Acredito que toda escrita se refere a uma bela frase, um belo pensamento, algo inspirador que nós, pesquisadores, temos o privilégio de encontrar ao longo de nossas leituras e escavações da investigação. Isso nos ajuda a produzir um mosaico artístico, arquitetural de nossa história na relação com os outros, do passado e do presente. Uma história de pequenos fragmentos aparentemente insignificantes, mas que são partes escondidas, reveladoras de uma vida. Somos sujeitos interessados, ou seja, implicados no movimento histórico, deixamos nossas pegadas no mundo e o mundo, em piruetas fascinantes, nos faz retornar para tais pegadas, porém, maduras. Por isso, ao falar do jornal O Bonde, retorno, depois de alguns anos, à instituição em que estudei.
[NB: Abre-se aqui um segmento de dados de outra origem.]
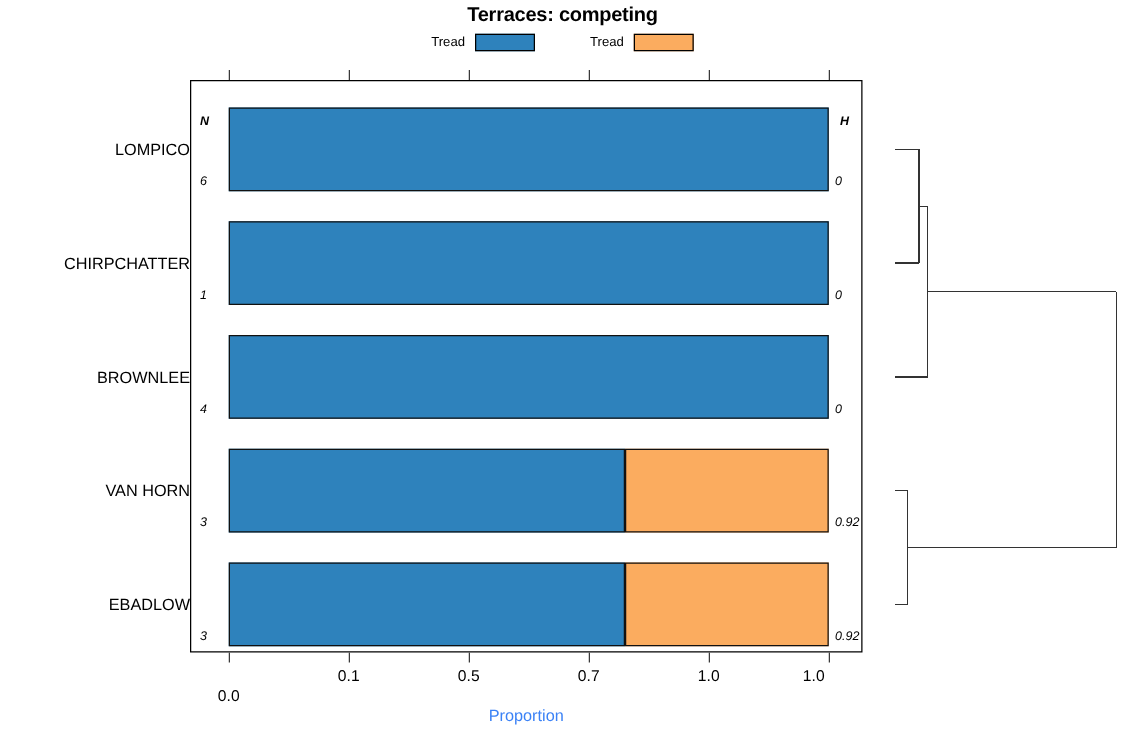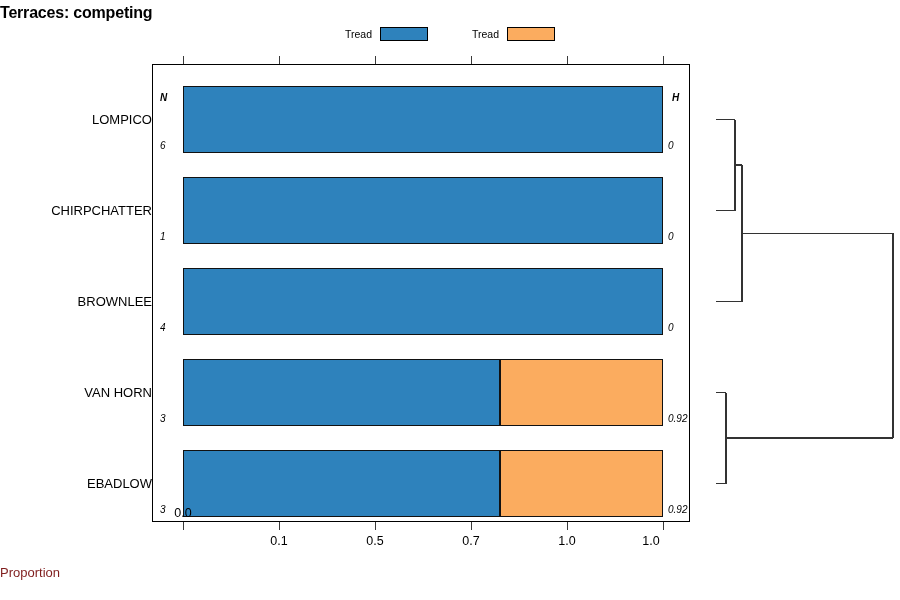"Terraces: competing" #chart-title { text-align: none -> center }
É desse local que parto para escrever sobre um ritual ufeviano, que, como aponta Dosse, (2009, p. 73), “el rito es um marcador de identidad por su capacidad de estructuración de la memória”. A Marcha é um dos rituais mais emblemáticos e agregadores que a UFV possui. Um rito engraçado para quem está de fora, mas extremamente intimista para os esavianos de ontem e ufevianos de hoje. No mais, ao tentar tecer esse élan da minha participação na Marcha em 2008, penso que estou expandindo a compreensão atemporal do que significa essa tradição institucional.